### TASK REQUIREMENTS
Keep the wording of every entry exactly as it is while leaving the pictures out of your copy.

* * * *

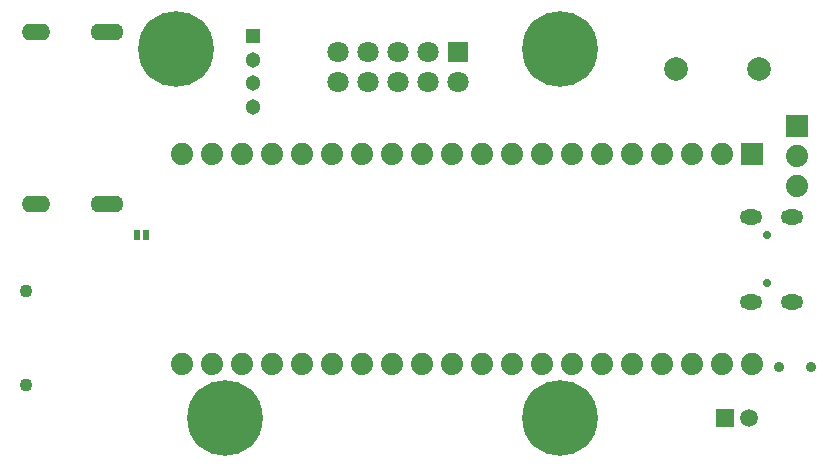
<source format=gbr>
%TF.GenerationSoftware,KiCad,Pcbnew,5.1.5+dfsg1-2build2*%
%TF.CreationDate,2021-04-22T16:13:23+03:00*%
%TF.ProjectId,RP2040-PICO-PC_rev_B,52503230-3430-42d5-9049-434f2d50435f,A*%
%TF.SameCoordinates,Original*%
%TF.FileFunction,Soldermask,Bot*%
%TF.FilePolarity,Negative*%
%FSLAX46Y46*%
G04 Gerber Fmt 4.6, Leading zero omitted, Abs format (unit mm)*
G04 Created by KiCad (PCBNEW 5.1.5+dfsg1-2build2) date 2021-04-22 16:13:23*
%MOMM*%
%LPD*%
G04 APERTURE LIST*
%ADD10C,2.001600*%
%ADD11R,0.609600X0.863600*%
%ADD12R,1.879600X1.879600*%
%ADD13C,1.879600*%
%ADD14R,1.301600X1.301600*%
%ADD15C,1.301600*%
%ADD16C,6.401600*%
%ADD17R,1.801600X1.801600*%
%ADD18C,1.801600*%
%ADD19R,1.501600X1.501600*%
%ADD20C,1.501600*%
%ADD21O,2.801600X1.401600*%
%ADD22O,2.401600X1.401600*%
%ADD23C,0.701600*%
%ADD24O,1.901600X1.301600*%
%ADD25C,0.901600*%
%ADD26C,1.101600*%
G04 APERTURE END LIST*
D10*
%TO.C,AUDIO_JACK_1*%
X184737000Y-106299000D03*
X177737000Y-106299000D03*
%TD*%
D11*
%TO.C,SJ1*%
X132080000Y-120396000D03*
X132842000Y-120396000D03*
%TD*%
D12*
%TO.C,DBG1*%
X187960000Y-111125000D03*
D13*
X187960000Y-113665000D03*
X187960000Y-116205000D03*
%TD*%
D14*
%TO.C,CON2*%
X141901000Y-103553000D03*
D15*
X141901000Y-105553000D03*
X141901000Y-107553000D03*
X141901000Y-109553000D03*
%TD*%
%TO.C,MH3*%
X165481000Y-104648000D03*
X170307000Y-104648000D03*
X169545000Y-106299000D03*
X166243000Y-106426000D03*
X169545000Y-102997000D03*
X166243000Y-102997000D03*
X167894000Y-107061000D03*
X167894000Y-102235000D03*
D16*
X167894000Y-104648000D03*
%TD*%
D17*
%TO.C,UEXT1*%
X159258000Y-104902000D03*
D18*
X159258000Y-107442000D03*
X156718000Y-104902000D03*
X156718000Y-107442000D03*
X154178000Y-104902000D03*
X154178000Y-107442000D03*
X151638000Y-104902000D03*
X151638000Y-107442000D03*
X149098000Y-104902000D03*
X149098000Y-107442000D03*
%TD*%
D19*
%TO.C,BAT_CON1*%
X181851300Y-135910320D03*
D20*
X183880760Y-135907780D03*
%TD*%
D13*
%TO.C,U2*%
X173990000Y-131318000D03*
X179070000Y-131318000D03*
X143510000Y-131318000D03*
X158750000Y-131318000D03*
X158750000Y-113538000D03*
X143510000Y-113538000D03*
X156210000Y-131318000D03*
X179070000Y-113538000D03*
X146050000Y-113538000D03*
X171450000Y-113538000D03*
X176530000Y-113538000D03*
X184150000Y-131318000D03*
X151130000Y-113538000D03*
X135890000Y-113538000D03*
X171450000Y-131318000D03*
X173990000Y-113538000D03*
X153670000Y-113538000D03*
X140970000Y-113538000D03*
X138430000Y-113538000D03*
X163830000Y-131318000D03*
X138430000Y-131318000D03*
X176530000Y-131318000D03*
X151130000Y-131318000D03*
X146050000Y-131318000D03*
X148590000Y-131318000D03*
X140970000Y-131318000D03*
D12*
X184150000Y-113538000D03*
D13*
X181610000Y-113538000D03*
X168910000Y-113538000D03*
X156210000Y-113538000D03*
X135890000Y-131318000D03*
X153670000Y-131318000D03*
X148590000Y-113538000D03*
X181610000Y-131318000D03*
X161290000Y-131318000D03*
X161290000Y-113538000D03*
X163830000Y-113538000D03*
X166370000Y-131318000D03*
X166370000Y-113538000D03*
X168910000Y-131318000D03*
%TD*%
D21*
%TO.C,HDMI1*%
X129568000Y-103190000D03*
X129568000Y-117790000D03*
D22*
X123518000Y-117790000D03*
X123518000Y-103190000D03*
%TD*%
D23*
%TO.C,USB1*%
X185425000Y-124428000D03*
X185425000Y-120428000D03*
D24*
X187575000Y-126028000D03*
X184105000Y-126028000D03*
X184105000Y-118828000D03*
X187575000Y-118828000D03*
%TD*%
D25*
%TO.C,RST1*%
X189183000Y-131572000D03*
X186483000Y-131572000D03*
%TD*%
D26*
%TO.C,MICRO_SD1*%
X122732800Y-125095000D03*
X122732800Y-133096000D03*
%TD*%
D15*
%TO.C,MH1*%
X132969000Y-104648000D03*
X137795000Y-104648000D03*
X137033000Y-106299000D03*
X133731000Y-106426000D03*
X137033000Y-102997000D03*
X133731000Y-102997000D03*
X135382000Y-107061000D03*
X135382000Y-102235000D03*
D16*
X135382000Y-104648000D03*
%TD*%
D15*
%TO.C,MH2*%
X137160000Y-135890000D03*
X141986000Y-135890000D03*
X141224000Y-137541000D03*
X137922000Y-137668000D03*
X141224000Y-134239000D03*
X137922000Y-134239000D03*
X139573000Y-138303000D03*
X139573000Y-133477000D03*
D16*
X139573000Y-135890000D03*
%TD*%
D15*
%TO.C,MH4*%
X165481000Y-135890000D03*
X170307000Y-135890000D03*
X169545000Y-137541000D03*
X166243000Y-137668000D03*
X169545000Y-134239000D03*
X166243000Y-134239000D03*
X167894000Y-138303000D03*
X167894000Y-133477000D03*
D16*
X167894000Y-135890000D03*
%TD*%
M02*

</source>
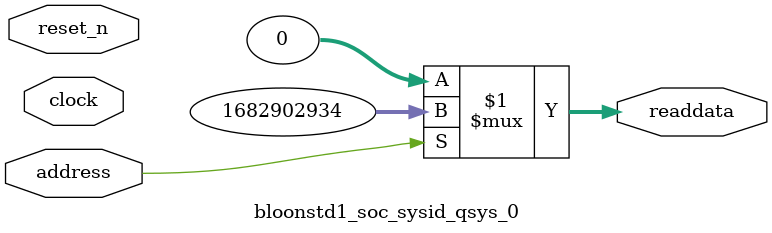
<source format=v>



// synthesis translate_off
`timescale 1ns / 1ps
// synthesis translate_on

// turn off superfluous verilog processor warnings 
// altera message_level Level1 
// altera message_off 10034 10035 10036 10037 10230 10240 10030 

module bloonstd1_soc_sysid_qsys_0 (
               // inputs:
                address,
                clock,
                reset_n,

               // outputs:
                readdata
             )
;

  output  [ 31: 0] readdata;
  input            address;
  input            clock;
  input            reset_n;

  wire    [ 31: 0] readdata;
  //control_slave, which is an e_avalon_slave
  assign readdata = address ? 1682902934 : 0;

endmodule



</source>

* * * *

### REPLY
<source format=gbr>
%TF.GenerationSoftware,KiCad,Pcbnew,5.1.5+dfsg1-2build2*%
%TF.CreationDate,2021-04-22T16:13:23+03:00*%
%TF.ProjectId,RP2040-PICO-PC_rev_B,52503230-3430-42d5-9049-434f2d50435f,A*%
%TF.SameCoordinates,Original*%
%TF.FileFunction,Soldermask,Bot*%
%TF.FilePolarity,Negative*%
%FSLAX46Y46*%
G04 Gerber Fmt 4.6, Leading zero omitted, Abs format (unit mm)*
G04 Created by KiCad (PCBNEW 5.1.5+dfsg1-2build2) date 2021-04-22 16:13:23*
%MOMM*%
%LPD*%
G04 APERTURE LIST*
%ADD10C,2.001600*%
%ADD11R,0.609600X0.863600*%
%ADD12R,1.879600X1.879600*%
%ADD13C,1.879600*%
%ADD14R,1.301600X1.301600*%
%ADD15C,1.301600*%
%ADD16C,6.401600*%
%ADD17R,1.801600X1.801600*%
%ADD18C,1.801600*%
%ADD19R,1.501600X1.501600*%
%ADD20C,1.501600*%
%ADD21O,2.801600X1.401600*%
%ADD22O,2.401600X1.401600*%
%ADD23C,0.701600*%
%ADD24O,1.901600X1.301600*%
%ADD25C,0.901600*%
%ADD26C,1.101600*%
G04 APERTURE END LIST*
D10*
%TO.C,AUDIO_JACK_1*%
X184737000Y-106299000D03*
X177737000Y-106299000D03*
%TD*%
D11*
%TO.C,SJ1*%
X132080000Y-120396000D03*
X132842000Y-120396000D03*
%TD*%
D12*
%TO.C,DBG1*%
X187960000Y-111125000D03*
D13*
X187960000Y-113665000D03*
X187960000Y-116205000D03*
%TD*%
D14*
%TO.C,CON2*%
X141901000Y-103553000D03*
D15*
X141901000Y-105553000D03*
X141901000Y-107553000D03*
X141901000Y-109553000D03*
%TD*%
%TO.C,MH3*%
X165481000Y-104648000D03*
X170307000Y-104648000D03*
X169545000Y-106299000D03*
X166243000Y-106426000D03*
X169545000Y-102997000D03*
X166243000Y-102997000D03*
X167894000Y-107061000D03*
X167894000Y-102235000D03*
D16*
X167894000Y-104648000D03*
%TD*%
D17*
%TO.C,UEXT1*%
X159258000Y-104902000D03*
D18*
X159258000Y-107442000D03*
X156718000Y-104902000D03*
X156718000Y-107442000D03*
X154178000Y-104902000D03*
X154178000Y-107442000D03*
X151638000Y-104902000D03*
X151638000Y-107442000D03*
X149098000Y-104902000D03*
X149098000Y-107442000D03*
%TD*%
D19*
%TO.C,BAT_CON1*%
X181851300Y-135910320D03*
D20*
X183880760Y-135907780D03*
%TD*%
D13*
%TO.C,U2*%
X173990000Y-131318000D03*
X179070000Y-131318000D03*
X143510000Y-131318000D03*
X158750000Y-131318000D03*
X158750000Y-113538000D03*
X143510000Y-113538000D03*
X156210000Y-131318000D03*
X179070000Y-113538000D03*
X146050000Y-113538000D03*
X171450000Y-113538000D03*
X176530000Y-113538000D03*
X184150000Y-131318000D03*
X151130000Y-113538000D03*
X135890000Y-113538000D03*
X171450000Y-131318000D03*
X173990000Y-113538000D03*
X153670000Y-113538000D03*
X140970000Y-113538000D03*
X138430000Y-113538000D03*
X163830000Y-131318000D03*
X138430000Y-131318000D03*
X176530000Y-131318000D03*
X151130000Y-131318000D03*
X146050000Y-131318000D03*
X148590000Y-131318000D03*
X140970000Y-131318000D03*
D12*
X184150000Y-113538000D03*
D13*
X181610000Y-113538000D03*
X168910000Y-113538000D03*
X156210000Y-113538000D03*
X135890000Y-131318000D03*
X153670000Y-131318000D03*
X148590000Y-113538000D03*
X181610000Y-131318000D03*
X161290000Y-131318000D03*
X161290000Y-113538000D03*
X163830000Y-113538000D03*
X166370000Y-131318000D03*
X166370000Y-113538000D03*
X168910000Y-131318000D03*
%TD*%
D21*
%TO.C,HDMI1*%
X129568000Y-103190000D03*
X129568000Y-117790000D03*
D22*
X123518000Y-117790000D03*
X123518000Y-103190000D03*
%TD*%
D23*
%TO.C,USB1*%
X185425000Y-124428000D03*
X185425000Y-120428000D03*
D24*
X187575000Y-126028000D03*
X184105000Y-126028000D03*
X184105000Y-118828000D03*
X187575000Y-118828000D03*
%TD*%
D25*
%TO.C,RST1*%
X189183000Y-131572000D03*
X186483000Y-131572000D03*
%TD*%
D26*
%TO.C,MICRO_SD1*%
X122732800Y-125095000D03*
X122732800Y-133096000D03*
%TD*%
D15*
%TO.C,MH1*%
X132969000Y-104648000D03*
X137795000Y-104648000D03*
X137033000Y-106299000D03*
X133731000Y-106426000D03*
X137033000Y-102997000D03*
X133731000Y-102997000D03*
X135382000Y-107061000D03*
X135382000Y-102235000D03*
D16*
X135382000Y-104648000D03*
%TD*%
D15*
%TO.C,MH2*%
X137160000Y-135890000D03*
X141986000Y-135890000D03*
X141224000Y-137541000D03*
X137922000Y-137668000D03*
X141224000Y-134239000D03*
X137922000Y-134239000D03*
X139573000Y-138303000D03*
X139573000Y-133477000D03*
D16*
X139573000Y-135890000D03*
%TD*%
D15*
%TO.C,MH4*%
X165481000Y-135890000D03*
X170307000Y-135890000D03*
X169545000Y-137541000D03*
X166243000Y-137668000D03*
X169545000Y-134239000D03*
X166243000Y-134239000D03*
X167894000Y-138303000D03*
X167894000Y-133477000D03*
D16*
X167894000Y-135890000D03*
%TD*%
M02*

</source>
<source format=v>



// synthesis translate_off
`timescale 1ns / 1ps
// synthesis translate_on

// turn off superfluous verilog processor warnings 
// altera message_level Level1 
// altera message_off 10034 10035 10036 10037 10230 10240 10030 

module bloonstd1_soc_sysid_qsys_0 (
               // inputs:
                address,
                clock,
                reset_n,

               // outputs:
                readdata
             )
;

  output  [ 31: 0] readdata;
  input            address;
  input            clock;
  input            reset_n;

  wire    [ 31: 0] readdata;
  //control_slave, which is an e_avalon_slave
  assign readdata = address ? 1682902934 : 0;

endmodule



</source>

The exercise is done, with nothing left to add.